Do you struggle with managing your kids and their screen time? Screens come in all shapes, sizes, and platforms these days, and keeping up with them and all their various screens can be exhausting. Apparently I am not the only one who things this since a reader sent in this question (I love questions…send them in through the contact me form anytime!)
How do you handle screen time/electronics?
This is an excellent question and one that I think weighs in on the hearts of many families.
How much really is too much screen time?
Well, here is some information you may be interested in knowing.
According to WebMD, children’s overall screen time has more than doubled since 1999 to more than seven hours a day. SEVEN hours a day!
In this same article it goes on to say that excessive amounts of screen time leads to: “struggles with school, attention problems, sleeping disorders, and obesity are all linked with excessive media time. According to Jennifer L. Harris, PhD, director of marketing initiatives at the Rudd Center for Food Policy and Obesity at Yale University, too much TV time doesn’t just displace time that kids could spend being physically active. It also encourages children to eat more of the unhealthy, high-calorie foods that they see advertised.”

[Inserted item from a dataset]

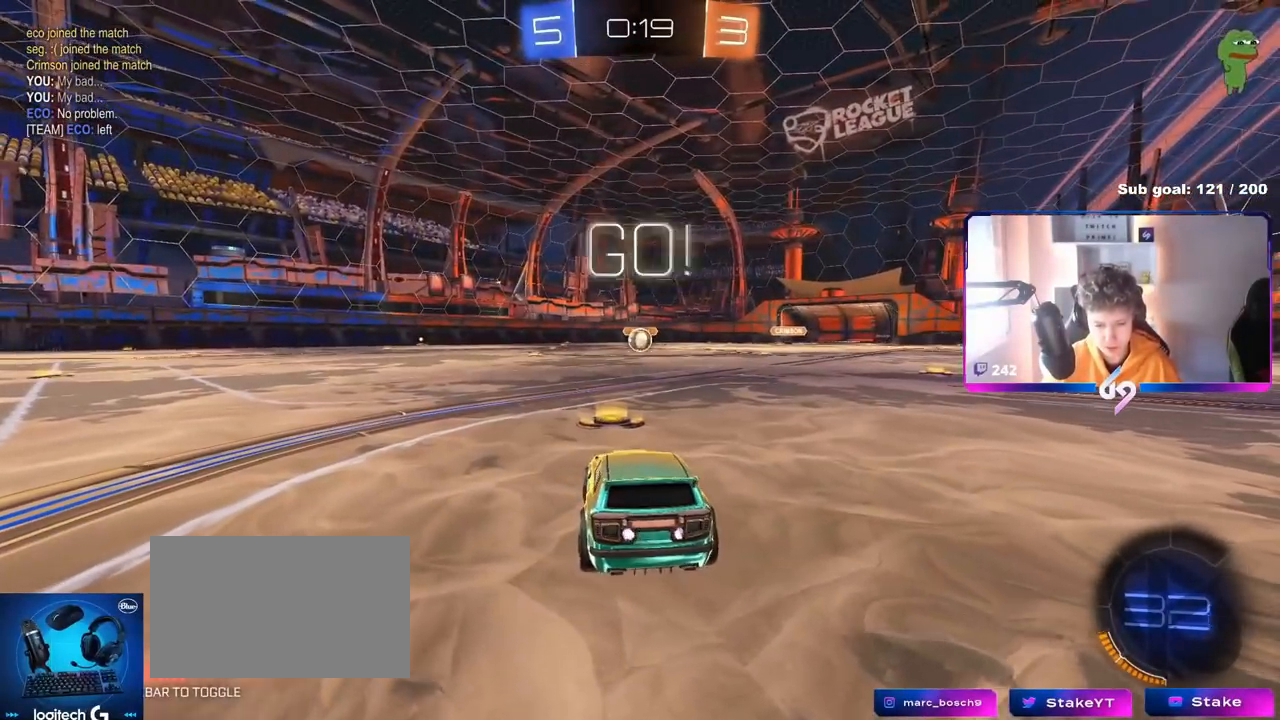
{"keys": ["a", "s", "shift"], "mouse": ["left", "right"], "mouse_move": "left", "events": [[217, "d", "down"], [300, "mouse_right", "down"], [400, "a", "down"], [400, "d", "up"], [400, "mouse_right", "up"], [400, "shift", "down"], [451, "mouse_right", "down"], [501, "s", "down"], [501, "w", "up"]]}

I don’t know about you, but I want to do whatever I can to avoid my children having these struggles.
So, if we are wanting to train our children to have a healthy relationship with electronics and screen time, how do we manage kids and screen time?
Pay your kids to keep them off
Credit for this goes to my mom. When I was a kid there was pretty much only TV to choose from, but she paid her kids $100 a summer to keep it off. I have always been motivated by money so this worked like a charm for me every summer. I can see how this would vary by kid. My oldest would go for this, but my other older kids may not. But, this is a great option.
Require that your child earns screen time through being active
You could set up a system that for every half hour they spend outside doing something active whether it’s playing backyard games, roller blading, riding bikes, or even cutting the grass or washing the car, they can have the same amount of time on screen time.
They can earn screen time by doing work
In much the same way as they can earn time by being active, they can earn screen time by doing work above and beyond what their regular responsibilities are. You can implement this however you see fit whether it is in a time exchange format (a half hour of screen time for every half hour of work) or on a job by job basis.
Use a strict schedule of when your kids may have screen time, again however you see fit
Ideally, this would be balanced with needing to behave in a certain way, The time is theirs to have or not, depending on how they behave in relation to the expectations in the family.
Giving kids screen time is often a delicate balance in most families. We all like some down time, and often having screen time is a great way of unwinding. Establishing and enforcing healthy habits in our children in relation to screen time just takes a little bit of creativity sometimes. Try these tips on for size and see what you think.
How does screen time look in your family?